Не то Германия. Газета FAZ, уверенная в себе, как уверен в себе «Мерседес» — эта газета пошла по следу свидетелей. Однако — собственно, единственного немецкого участника той истории, уже не было в живых. Эрих Бом умер у себя на родине, в Берлине, в «Шарите». Он не оставил никаких зацепок. Дотошные его соотечественники-газетчики выяснили, что антифашист действительно был в Вене в тот самый день, но это им мало что дало — конечно, друг музыканта стремился на его концерт. И все-таки FAZ не остановился на этом, репортеры нашли дочь некоего Курта Руммениге. Эта достойная немка обнаружилась в голландском Твенте, где она с мужем руководит маленькой фирмой компьютерного дизайна. Она подтвердила, что ее отец тяжкие годы провёл в советском плену и не любил рассказывать о том времени, полном лишений и унижений.

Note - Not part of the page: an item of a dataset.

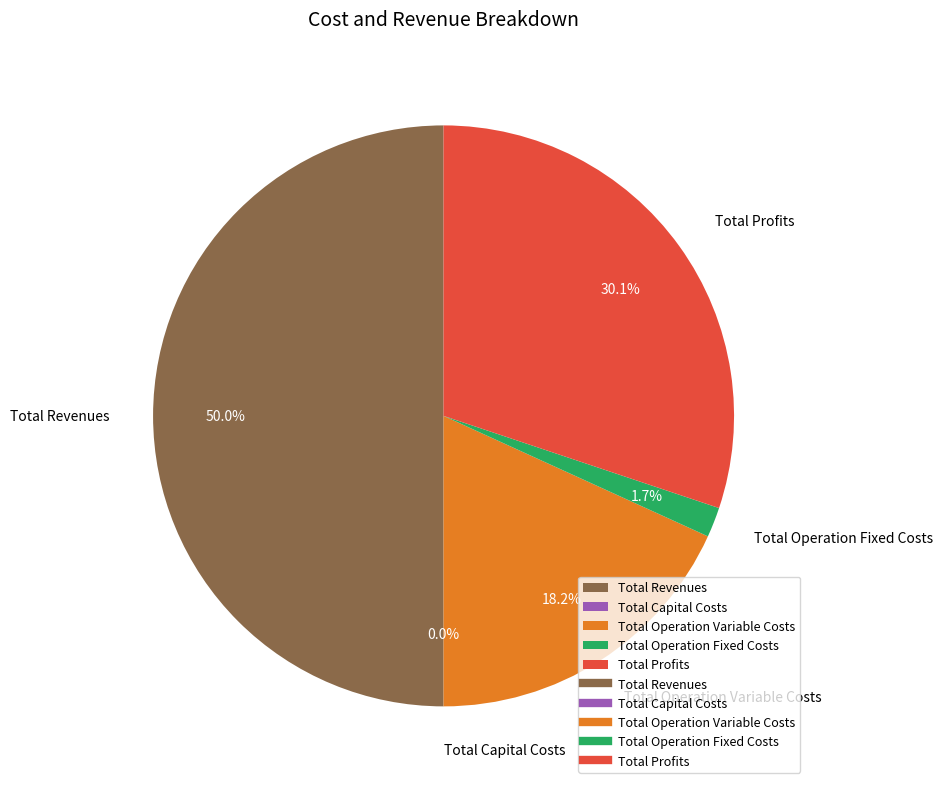

How many segments does this pie chart have?

5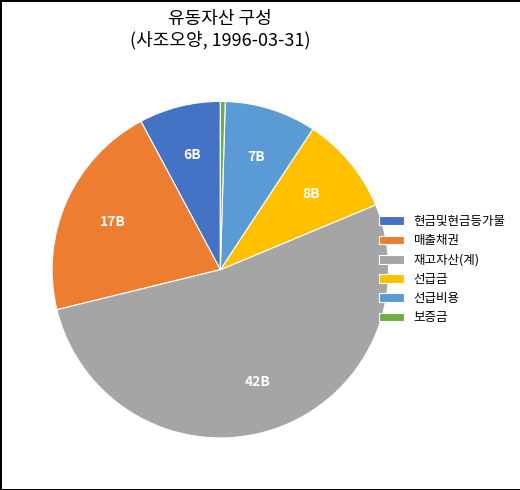

Count the number of slices in the pie.

6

Но все-таки он упоминал о том, как попал в плен вместе со своим другом-антифашистом, его единомышленником, однако русские карали немцев без различий. Es war schlimme Zeit[19], вздохнула рассказчица… Курт Руммениге был хорошим отцом и нежным дедом, хотя жизнь его по возвращении из плена проходила в разъездах. Он исправно голосовал за христианских демократов и какое-то время состоял в партийных активистах, хотя не вполне понимал объединения Европы, на предмет чего у него с дочерью имелись разногласия. Так вот, Курт Руммениге никогда не упоминал имени «Нагдеман». «А в Израиль Руммениге-старший ездил не раз, как турист», — зачем-то от себя добавила дочь репортеру, но этот факт в его публикации отражения не нашёл за ненадобностью…

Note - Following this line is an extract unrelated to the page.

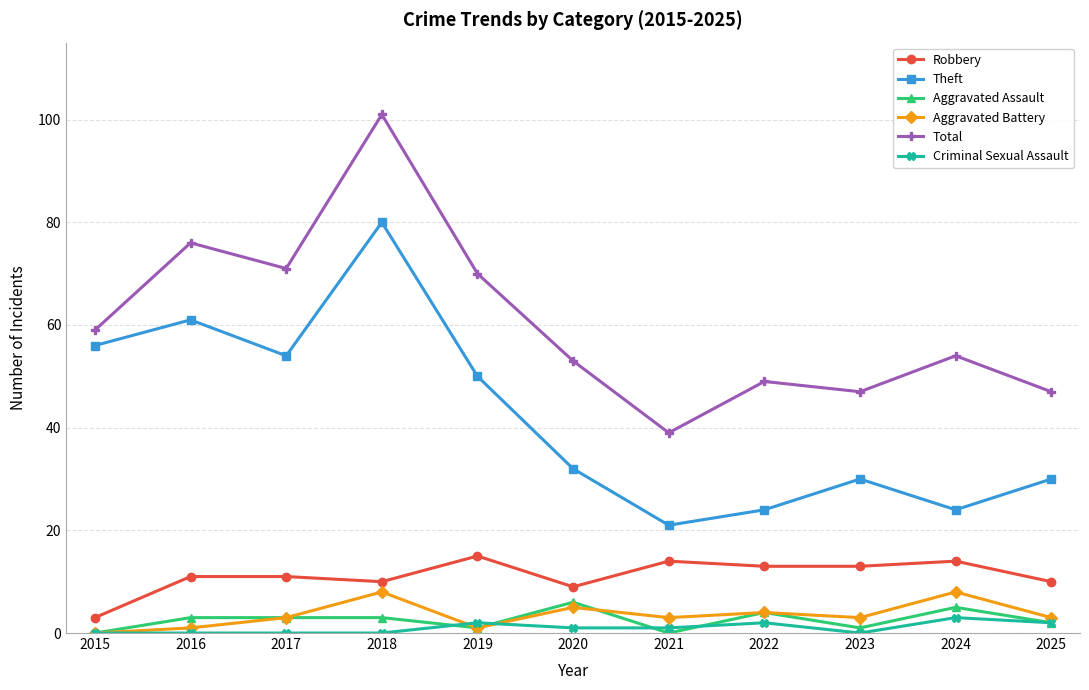

Read the Aggravated Battery value at 2021.

3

Что все-таки отличает Германию от Австрии, помимо немецкого языка — это основательность, положенная в основу характера. Немцы озадачили корреспондента в Москве, высокого и быстро поседевшего мужчину средних лет, завсегдатая столичной интеллектуальной тусовки — и тот без труда выяснил, что в культурном издании год назад состояла журналистка И., которая съездила в Вену ради интервью с Нагдеманом. Но интервью не вышло, а сама И. после той поездки сразу уволилась и исчезла из Москвы. Столичные тяжелые воды сомкнулись над ее памятью. Скорее всего, ее уволили, грубо попрали журналистскую свободу, предположил корреспондент, и его пассаж попал в статью, где он был назван в качестве соавтора.